Razzia auf Kreuzfahrtschiff auf der Donau in NÖ
Wegen Verdachts der Steuerhinterziehung und illegalen Beschäftigung durch eine deutsche Reederei hat es am Samstag in Niederösterreich eine Groß-Razzia auf einem Kreuzfahrtschiff gegeben, berichtete der "Kurier". Demnach begaben sich in Melk 40 Beamte u.a. des Landeskriminalamts Bayern und der Steuer- und Zollfahndung an Bord, um Beweismaterial sicherzustellen und das Schiffspersonal zu befragen.

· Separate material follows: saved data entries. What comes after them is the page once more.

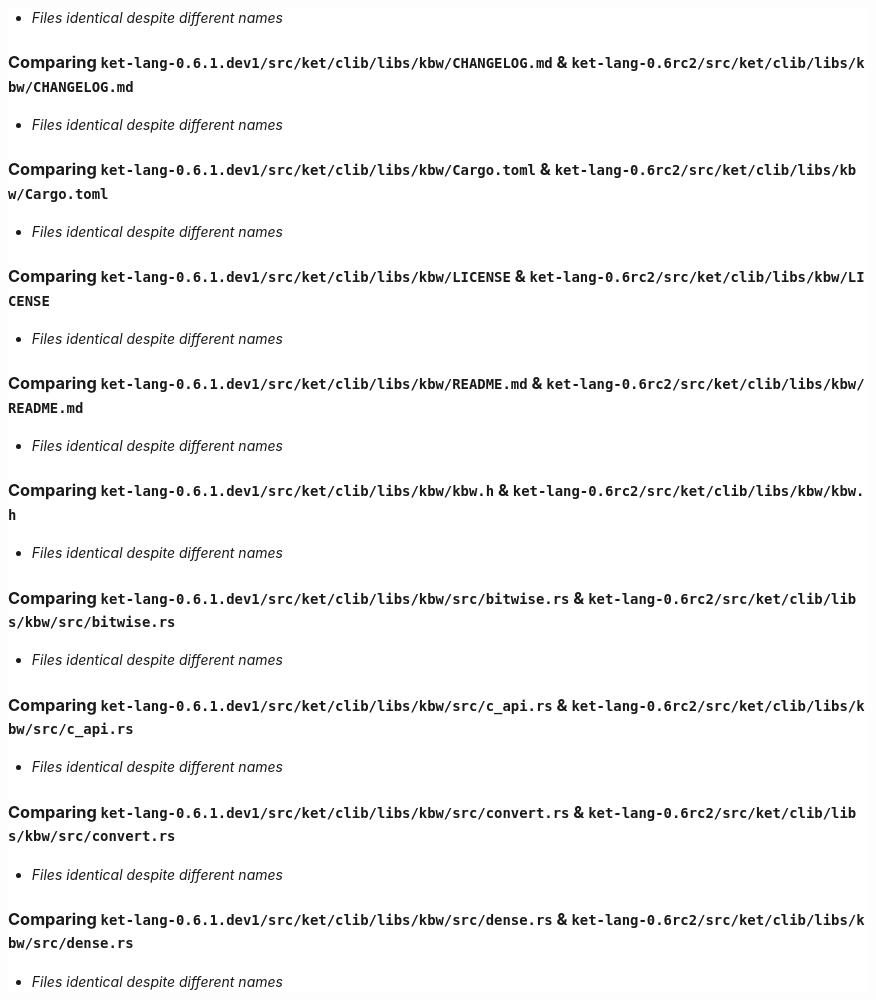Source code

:  * *Files identical despite different names*

### Comparing `ket-lang-0.6.1.dev1/src/ket/clib/libs/kbw/CHANGELOG.md` & `ket-lang-0.6rc2/src/ket/clib/libs/kbw/CHANGELOG.md`

 * *Files identical despite different names*

### Comparing `ket-lang-0.6.1.dev1/src/ket/clib/libs/kbw/Cargo.toml` & `ket-lang-0.6rc2/src/ket/clib/libs/kbw/Cargo.toml`

 * *Files identical despite different names*

### Comparing `ket-lang-0.6.1.dev1/src/ket/clib/libs/kbw/LICENSE` & `ket-lang-0.6rc2/src/ket/clib/libs/kbw/LICENSE`

 * *Files identical despite different names*

### Comparing `ket-lang-0.6.1.dev1/src/ket/clib/libs/kbw/README.md` & `ket-lang-0.6rc2/src/ket/clib/libs/kbw/README.md`

 * *Files identical despite different names*

### Comparing `ket-lang-0.6.1.dev1/src/ket/clib/libs/kbw/kbw.h` & `ket-lang-0.6rc2/src/ket/clib/libs/kbw/kbw.h`

 * *Files identical despite different names*

### Comparing `ket-lang-0.6.1.dev1/src/ket/clib/libs/kbw/src/bitwise.rs` & `ket-lang-0.6rc2/src/ket/clib/libs/kbw/src/bitwise.rs`

 * *Files identical despite different names*

### Comparing `ket-lang-0.6.1.dev1/src/ket/clib/libs/kbw/src/c_api.rs` & `ket-lang-0.6rc2/src/ket/clib/libs/kbw/src/c_api.rs`

 * *Files identical despite different names*

### Comparing `ket-lang-0.6.1.dev1/src/ket/clib/libs/kbw/src/convert.rs` & `ket-lang-0.6rc2/src/ket/clib/libs/kbw/src/convert.rs`

 * *Files identical despite different names*

### Comparing `ket-lang-0.6.1.dev1/src/ket/clib/libs/kbw/src/dense.rs` & `ket-lang-0.6rc2/src/ket/clib/libs/kbw/src/dense.rs`

 * *Files identical despite different names*
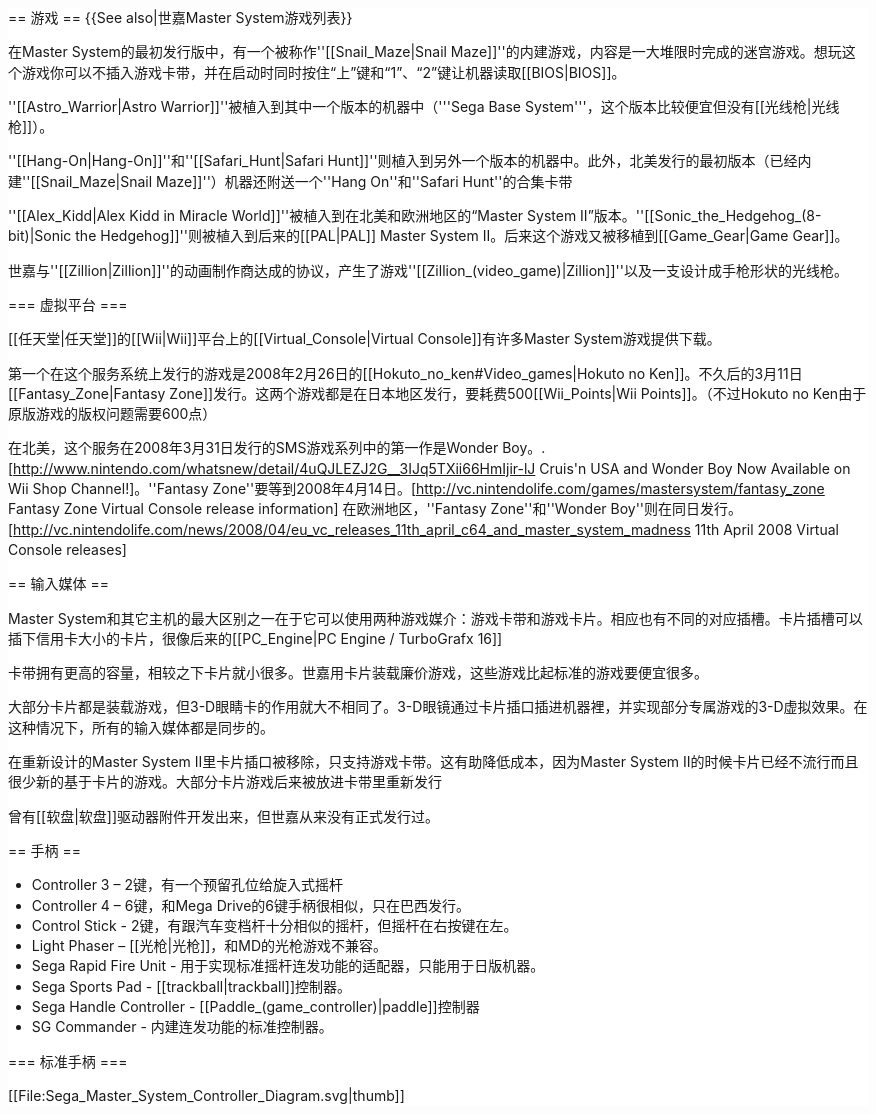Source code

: == 游戏 ==
{{See also|世嘉Master System游戏列表}}

在Master System的最初发行版中，有一个被称作''[[Snail_Maze|Snail Maze]]''的内建游戏，内容是一大堆限时完成的迷宫游戏。想玩这个游戏你可以不插入游戏卡带，并在启动时同时按住“上”键和“1”、“2”键让机器读取[[BIOS|BIOS]]。

''[[Astro_Warrior|Astro Warrior]]''被植入到其中一个版本的机器中（'''Sega Base System'''，这个版本比较便宜但没有[[光线枪|光线枪]]）。

''[[Hang-On|Hang-On]]''和''[[Safari_Hunt|Safari Hunt]]''则植入到另外一个版本的机器中。此外，北美发行的最初版本（已经内建''[[Snail_Maze|Snail Maze]]''）机器还附送一个''Hang On''和''Safari Hunt''的合集卡带

''[[Alex_Kidd|Alex Kidd in Miracle World]]''被植入到在北美和欧洲地区的“Master System II”版本。''[[Sonic_the_Hedgehog_(8-bit)|Sonic the Hedgehog]]''则被植入到后来的[[PAL|PAL]] Master System II。后来这个游戏又被移植到[[Game_Gear|Game Gear]]。

世嘉与''[[Zillion|Zillion]]''的动画制作商达成的协议，产生了游戏''[[Zillion_(video_game)|Zillion]]''以及一支设计成手枪形状的光线枪。

=== 虚拟平台 ===

[[任天堂|任天堂]]的[[Wii|Wii]]平台上的[[Virtual_Console|Virtual Console]]有许多Master System游戏提供下载。

第一个在这个服务系统上发行的游戏是2008年2月26日的[[Hokuto_no_ken#Video_games|Hokuto no Ken]]。不久后的3月11日[[Fantasy_Zone|Fantasy Zone]]发行。这两个游戏都是在日本地区发行，要耗费500[[Wii_Points|Wii Points]]。（不过Hokuto no Ken由于原版游戏的版权问题需要600点）

在北美，这个服务在2008年3月31日发行的SMS游戏系列中的第一作是Wonder Boy。.<ref>[http://www.nintendo.com/whatsnew/detail/4uQJLEZJ2G__3IJq5TXii66HmIjir-lJ Cruis'n USA and Wonder Boy Now Available on Wii Shop Channel!]</ref>。''Fantasy Zone''要等到2008年4月14日。<ref>[http://vc.nintendolife.com/games/mastersystem/fantasy_zone Fantasy Zone Virtual Console release information]</ref> 在欧洲地区，''Fantasy Zone''和''Wonder Boy''则在同日发行。<ref>[http://vc.nintendolife.com/news/2008/04/eu_vc_releases_11th_april_c64_and_master_system_madness 11th April 2008 Virtual Console releases]</ref>

== 输入媒体 ==

Master System和其它主机的最大区别之一在于它可以使用两种游戏媒介：游戏卡带和游戏卡片。相应也有不同的对应插槽。卡片插槽可以插下信用卡大小的卡片，很像后来的[[PC_Engine|PC Engine / TurboGrafx 16]]

卡带拥有更高的容量，相较之下卡片就小很多。世嘉用卡片装载廉价游戏，这些游戏比起标准的游戏要便宜很多。

大部分卡片都是装载游戏，但3-D眼睛卡的作用就大不相同了。3-D眼镜通过卡片插口插进机器裡，并实现部分专属游戏的3-D虚拟效果。在这种情况下，所有的输入媒体都是同步的。

在重新设计的Master System II里卡片插口被移除，只支持游戏卡带。这有助降低成本，因为Master System II的时候卡片已经不流行而且很少新的基于卡片的游戏。大部分卡片游戏后来被放进卡带里重新发行

曾有[[软盘|软盘]]驱动器附件开发出来，但世嘉从来没有正式发行过。

== 手柄 ==

* Controller 3 – 2键，有一个预留孔位给旋入式摇杆
* Controller 4 – 6键，和Mega Drive的6键手柄很相似，只在巴西发行。
* Control Stick - 2键，有跟汽车变档杆十分相似的摇杆，但摇杆在右按键在左。
* Light Phaser – [[光枪|光枪]]，和MD的光枪游戏不兼容。
* Sega Rapid Fire Unit - 用于实现标准摇杆连发功能的适配器，只能用于日版机器。
* Sega Sports Pad - [[trackball|trackball]]控制器。
* Sega Handle Controller - [[Paddle_(game_controller)|paddle]]控制器
* SG Commander - 内建连发功能的标准控制器。

=== 标准手柄 ===

[[File:Sega_Master_System_Controller_Diagram.svg|thumb]]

Laut der Tageszeitung lief die Aktion akkordiert auch in zwei deutschen Bundesländern: Untersucht wurden sechs Schiffe und mehrere Firmensitze in Niedersachsen und Schleswig-Holstein. Die Ermittlungen in dem Fall würden seit einem Jahr laufen. Die Durchsuchung auf den Schiffen und in den Büros soll seit langen geplant gewesen sein. Auf dem nun auf der Donau bei Melk kontrollierten Schiff befanden sich laut "Kurier" 100 Gäste, die eine mehrstündige Pause in Kauf nehmen mussten.